Fatback virtually invented disco from the scraps of music they found on the street in New York City. They are also credited with the first hip-hop record - but their main category would be funk, something I was never interested in because I thought it "loose, sloppy, undisciplined" and (probably) "black".
I listen to it now and admire its taut, sprung rhythms. It is intensely disciplined, minimal music that runs with the beat of the heart and feet and surfs the brainwaves.
Bill Curtis, the founder, is 85, talks of the origins of the music as "street funk". He was classically trained.
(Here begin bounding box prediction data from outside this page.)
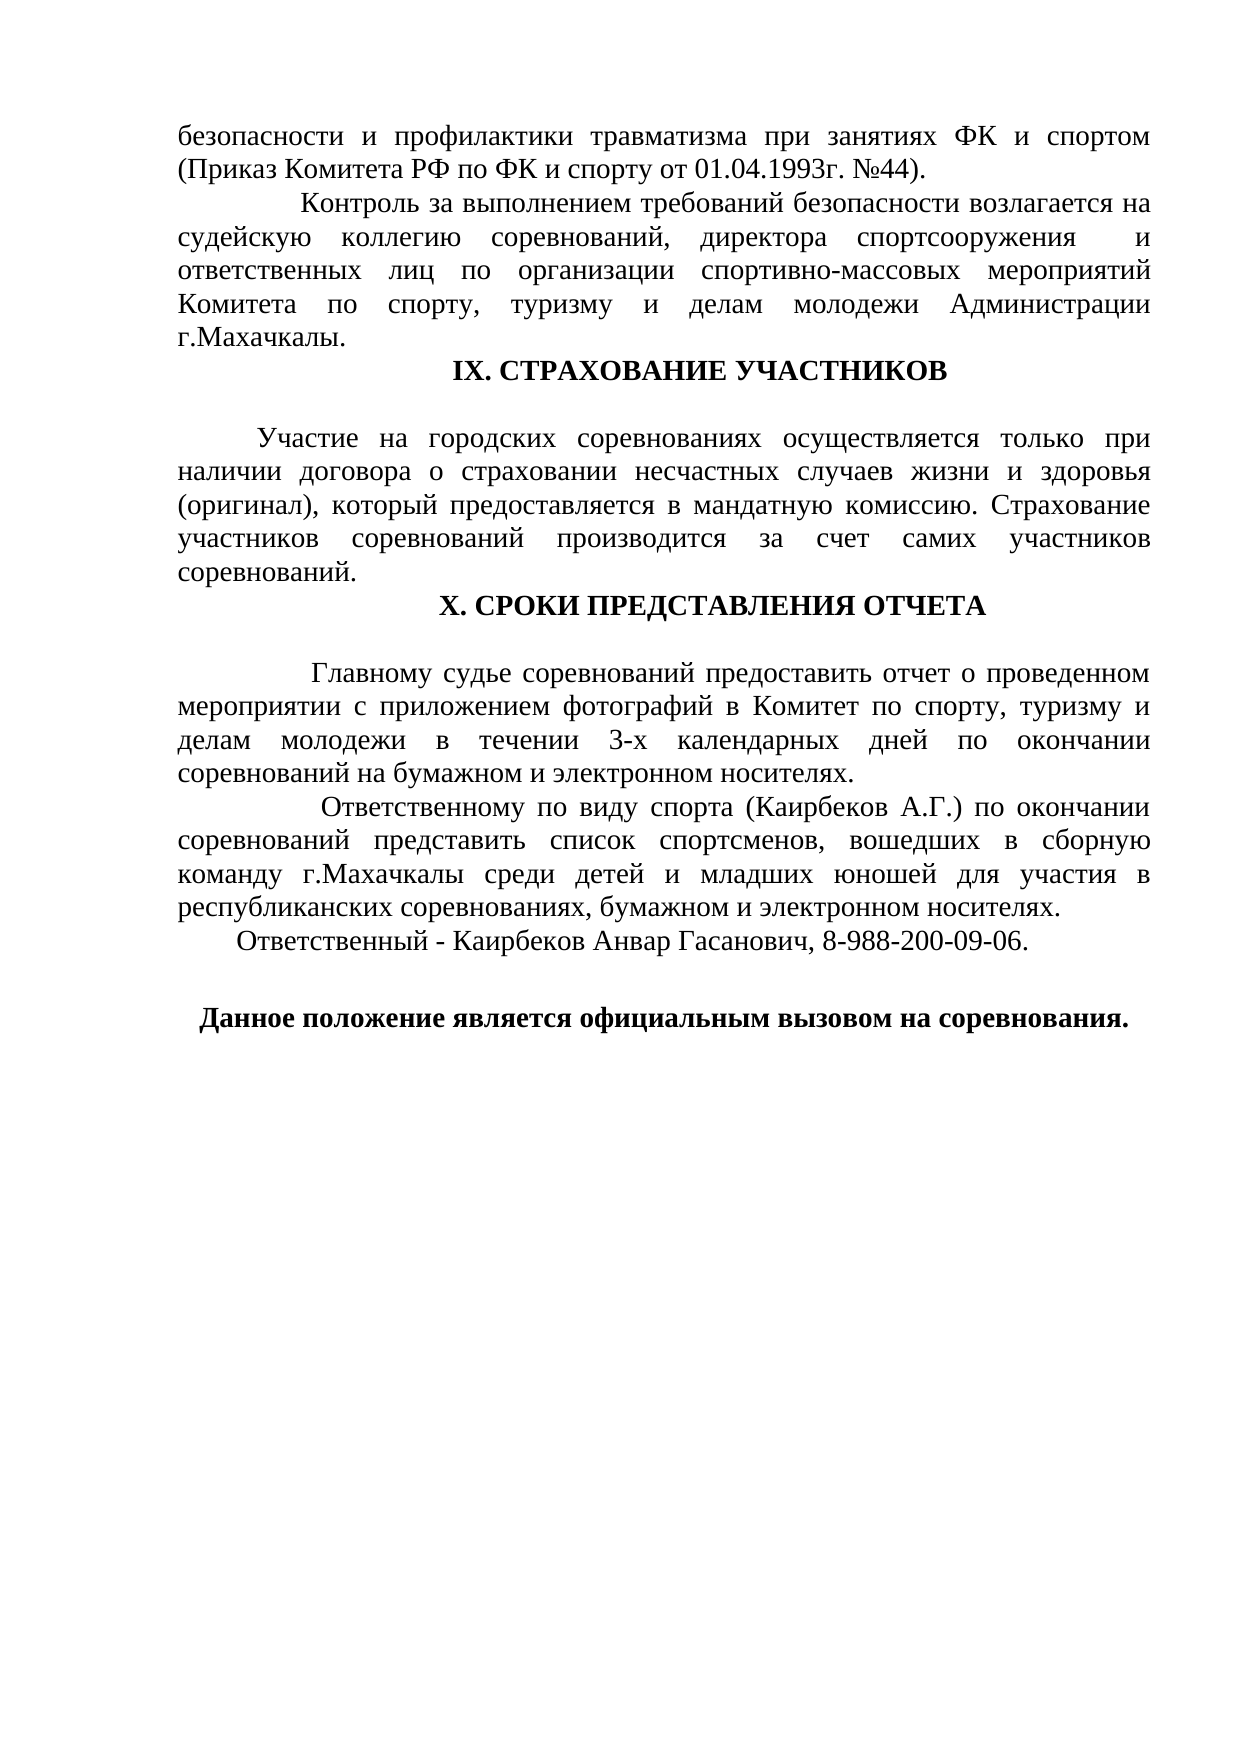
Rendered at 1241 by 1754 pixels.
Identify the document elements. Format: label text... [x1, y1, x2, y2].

text Х. СРОКИ ПРЕДСТАВЛЕНИЯ ОТЧЕТА [215, 588, 1152, 621]
text Контроль за выполнением требований безопасности возлагается на судейскую коллегию соревнований, директора спортсооружения и ответственных лиц по организации спортивно-массовых мероприятий Комитета по спорту, туризму и делам молодежи Администрации г.Махачкалы. [177, 185, 1152, 353]
text Ответственному по виду спорта (Каирбеков А.Г.) по окончании соревнований представить список спортсменов, вошедших в сборную команду г.Махачкалы среди детей и младших юношей для участия в республиканских соревнованиях, бумажном и электронном носителях. [177, 789, 1152, 923]
text Главному судье соревнований предоставить отчет о проведенном мероприятии с приложением фотографий в Комитет по спорту, туризму и делам молодежи в течении 3-х календарных дней по окончании соревнований на бумажном и электронном носителях. [177, 655, 1152, 789]
text Участие на городских соревнованиях осуществляется только при наличии договора о страховании несчастных случаев жизни и здоровья (оригинал), который предоставляется в мандатную комиссию. Страхование участников соревнований производится за счет самих участников соревнований. [177, 420, 1152, 588]
text Ответственный - Каирбеков Анвар Гасанович, 8-988-200-09-06. [177, 923, 1152, 957]
text IХ. СТРАХОВАНИЕ УЧАСТНИКОВ [192, 353, 1149, 386]
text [177, 118, 1152, 185]
text Данное положение является официальным вызовом на соревнования. [177, 1000, 1152, 1033]
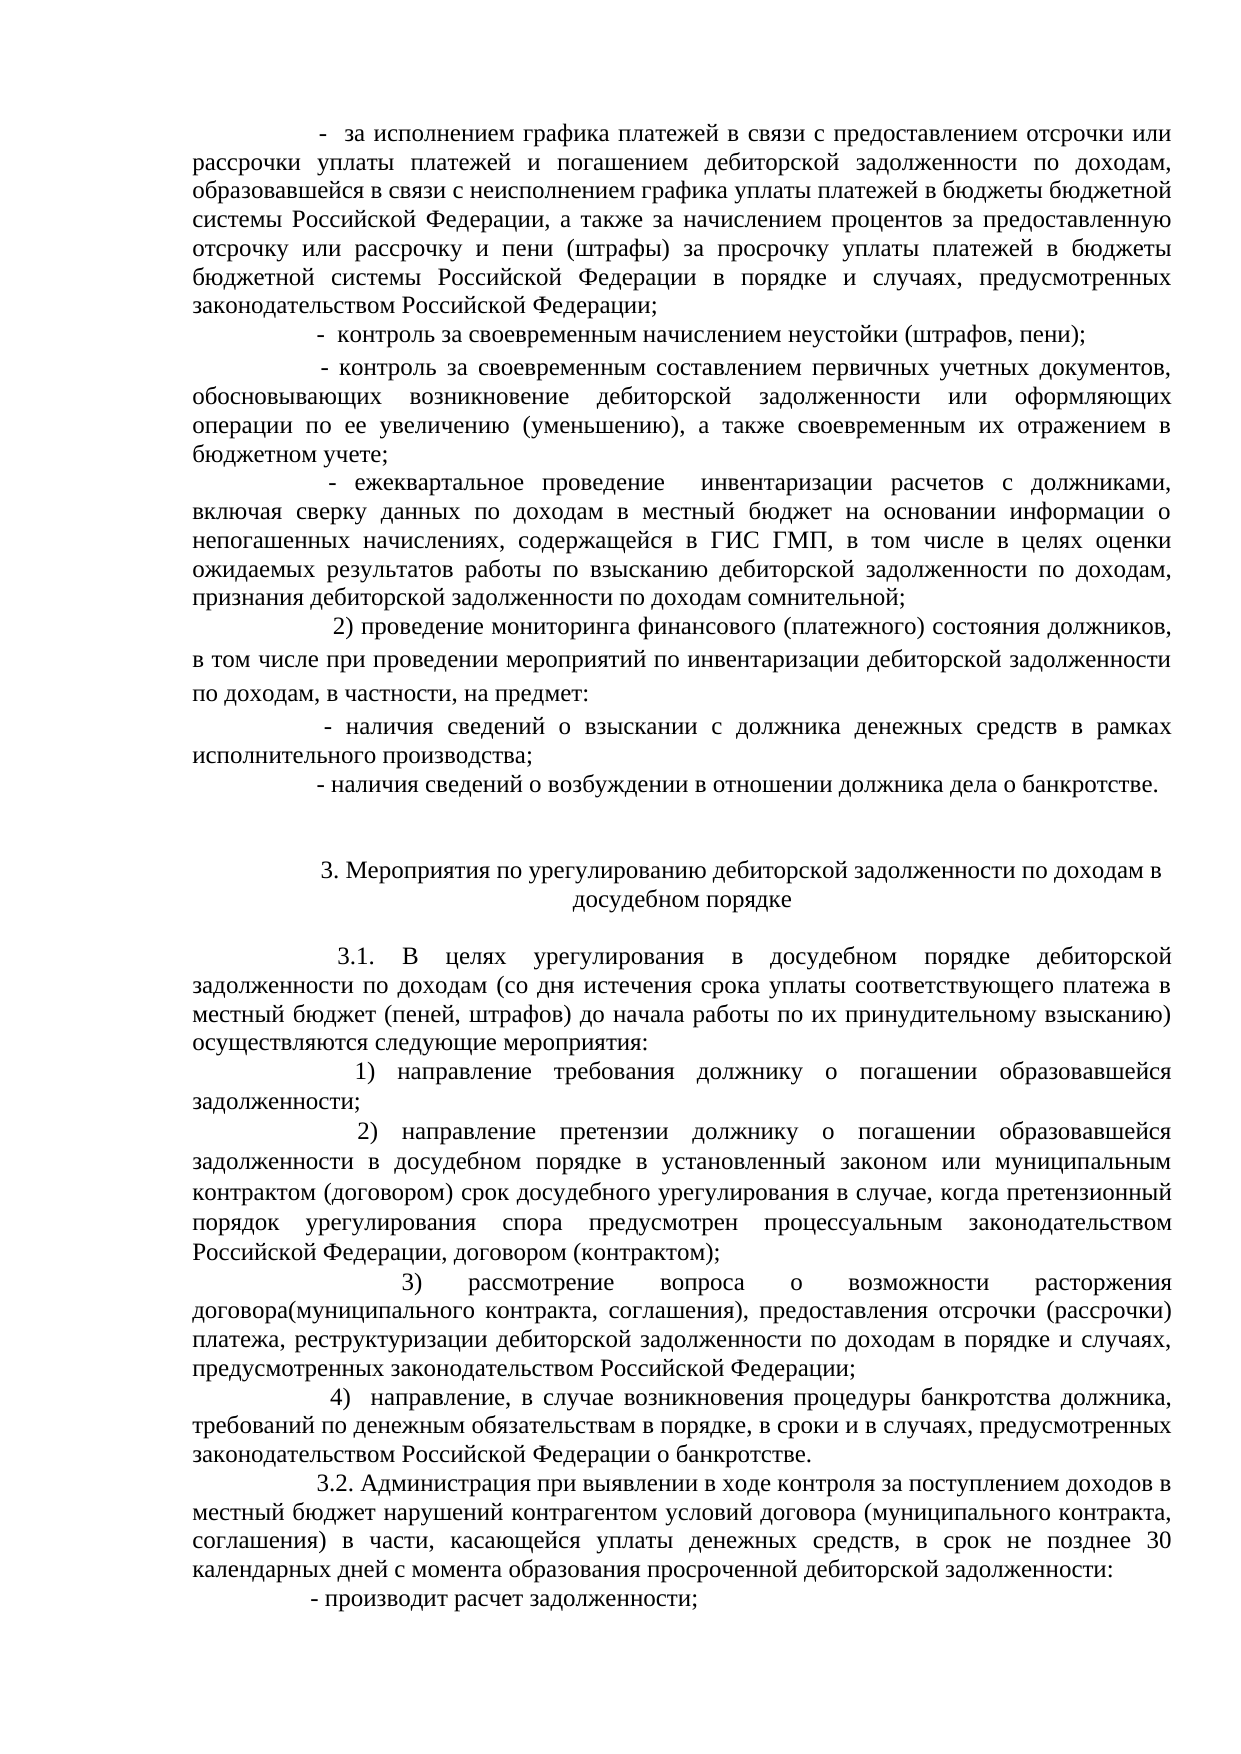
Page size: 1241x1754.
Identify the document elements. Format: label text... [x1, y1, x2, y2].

text 4) направление, в случае возникновения процедуры банкротства должника, требований по денежным обязательствам в порядке, в сроки и в случаях, предусмотренных законодательством Российской Федерации о банкротстве. [192, 1382, 1172, 1468]
text 3.2. Администрация при выявлении в ходе контроля за поступлением доходов в местный бюджет нарушений контрагентом условий договора (муниципального контракта, соглашения) в части, касающейся уплаты денежных средств, в срок не позднее 30 календарных дней с момента образования просроченной дебиторской задолженности: [192, 1468, 1172, 1583]
text 3. Мероприятия по урегулированию дебиторской задолженности по доходам в досудебном порядке [192, 855, 1172, 912]
text 2) направление претензии должнику о погашении образовавшейся задолженности в досудебном порядке в установленный законом или муниципальным контрактом (договором) срок досудебного урегулирования в случае, когда претензионный порядок урегулирования спора предусмотрен процессуальным законодательством Российской Федерации, договором (контрактом); [192, 1116, 1172, 1266]
text 1) направление требования должнику о погашении образовавшейся задолженности; [192, 1056, 1172, 1115]
text - производит расчет задолженности; [192, 1583, 1172, 1612]
text 3) рассмотрение вопроса о возможности расторжения договора(муниципального контракта, соглашения), предоставления отсрочки (рассрочки) платежа, реструктуризации дебиторской задолженности по доходам в порядке и случаях, предусмотренных законодательством Российской Федерации; [192, 1267, 1172, 1382]
text - за исполнением графика платежей в связи с предоставлением отсрочки или рассрочки уплаты платежей и погашением дебиторской задолженности по доходам, образовавшейся в связи с неисполнением графика уплаты платежей в бюджеты бюджетной системы Российской Федерации, а также за начислением процентов за предоставленную отсрочку или рассрочку и пени (штрафы) за просрочку уплаты платежей в бюджеты бюджетной системы Российской Федерации в порядке и случаях, предусмотренных законодательством Российской Федерации; [192, 118, 1172, 319]
text - наличия сведений о возбуждении в отношении должника дела о банкротстве. [192, 769, 1172, 797]
text - наличия сведений о взыскании с должника денежных средств в рамках исполнительного производства; [192, 711, 1172, 769]
text 2) проведение мониторинга финансового (платежного) состояния должников, в том числе при проведении мероприятий по инвентаризации дебиторской задолженности по доходам, в частности, на предмет: [192, 611, 1172, 707]
text 3.1. В целях урегулирования в досудебном порядке дебиторской задолженности по доходам (со дня истечения срока уплаты соответствующего платежа в местный бюджет (пеней, штрафов) до начала работы по их принудительному взысканию) осуществляются следующие мероприятия: [192, 941, 1172, 1056]
text - контроль за своевременным начислением неустойки (штрафов, пени); [192, 319, 1172, 348]
text - ежеквартальное проведение инвентаризации расчетов с должниками, включая сверку данных по доходам в местный бюджет на основании информации о непогашенных начислениях, содержащейся в ГИС ГМП, в том числе в целях оценки ожидаемых результатов работы по взысканию дебиторской задолженности по доходам, признания дебиторской задолженности по доходам сомнительной; [192, 467, 1172, 611]
text - контроль за своевременным составлением первичных учетных документов, обосновывающих возникновение дебиторской задолженности или оформляющих операции по ее увеличению (уменьшению), а также своевременным их отражением в бюджетном учете; [192, 352, 1172, 467]
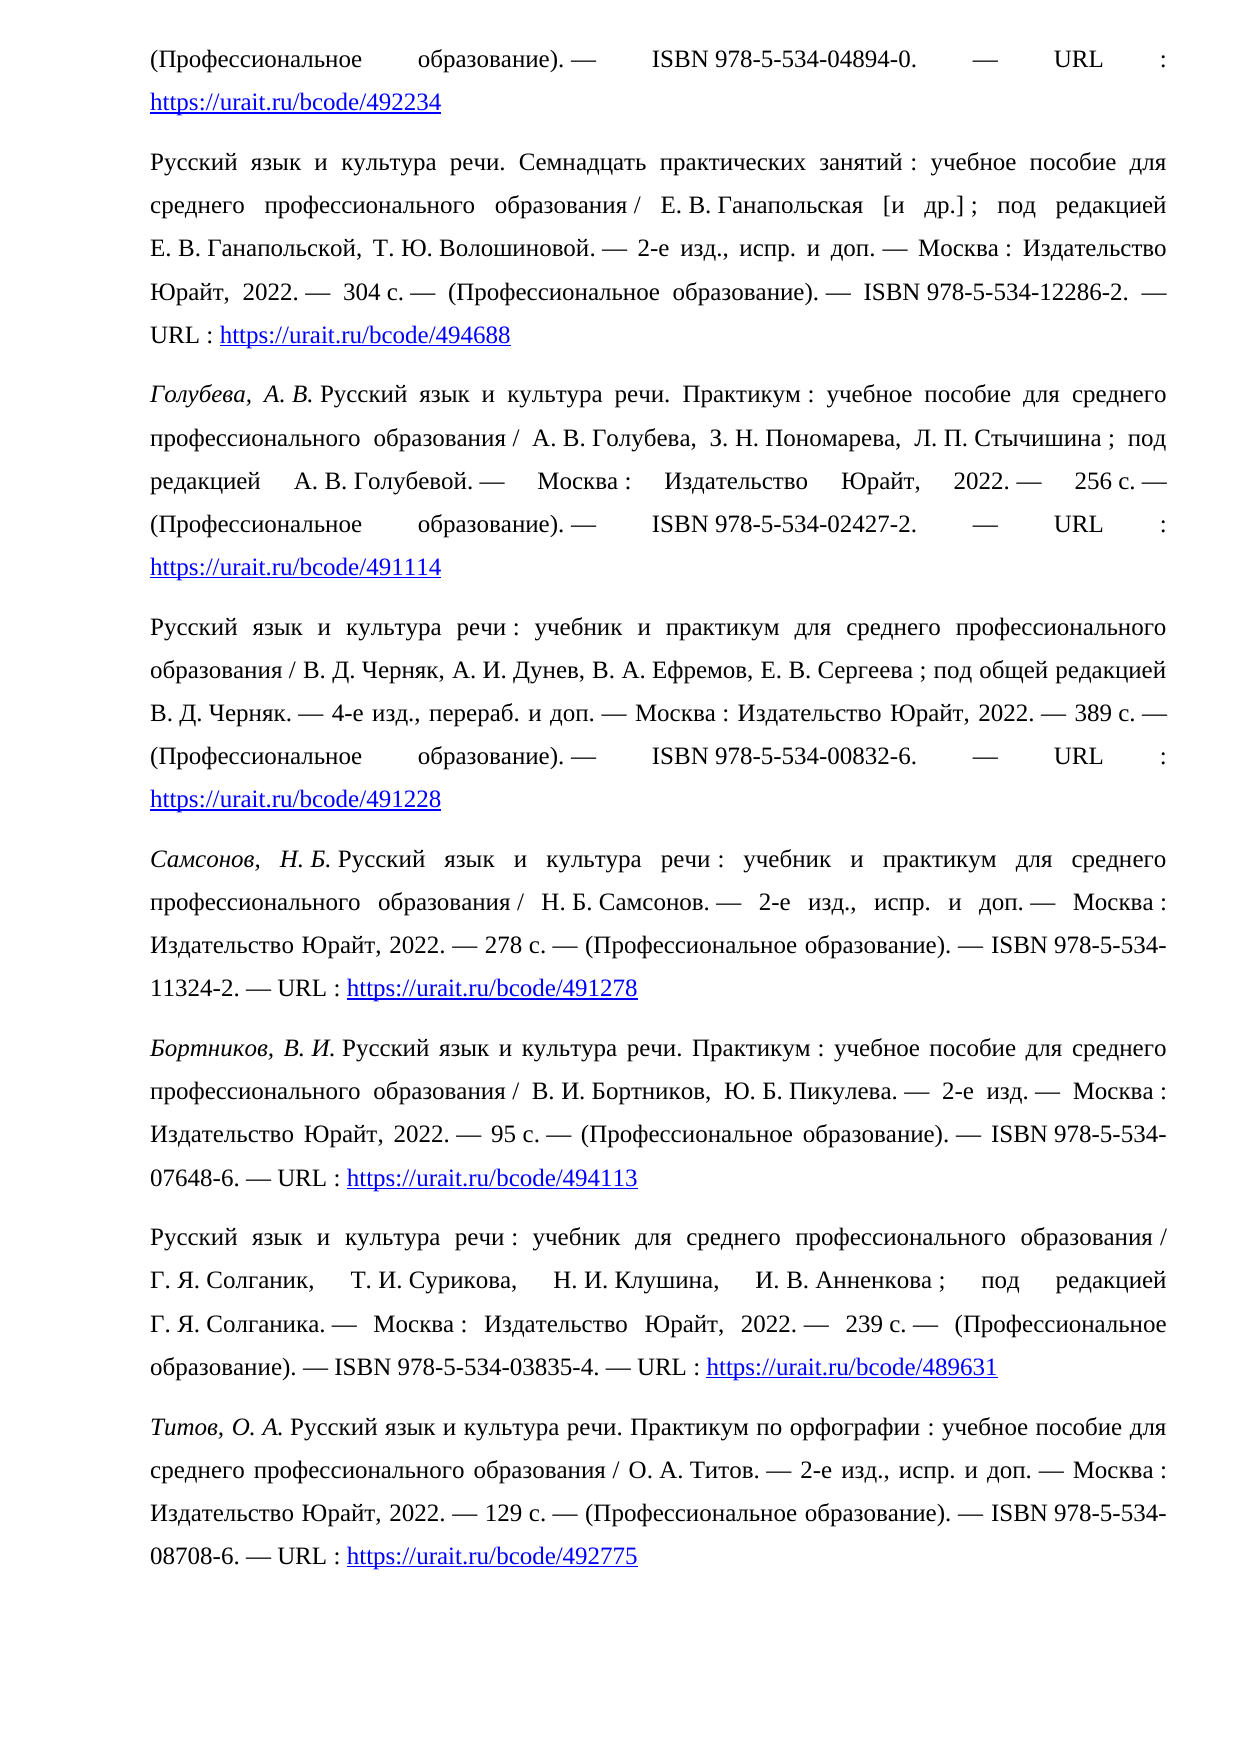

The band were touring Britain and on their way to Gorleston (Great Yarmouth).
I am in awe.
This is not just nothing. It raises the whole question of the diaspora and the reimportation of its music and culture back into Africa - it ain't just fun.
Workin in the fillin station/Too many tasks/Check the tires/Check the oil/Check the fuel/Dollar gas, aah.
If you hadn't caught the drift by then, that aah made it very, very clear.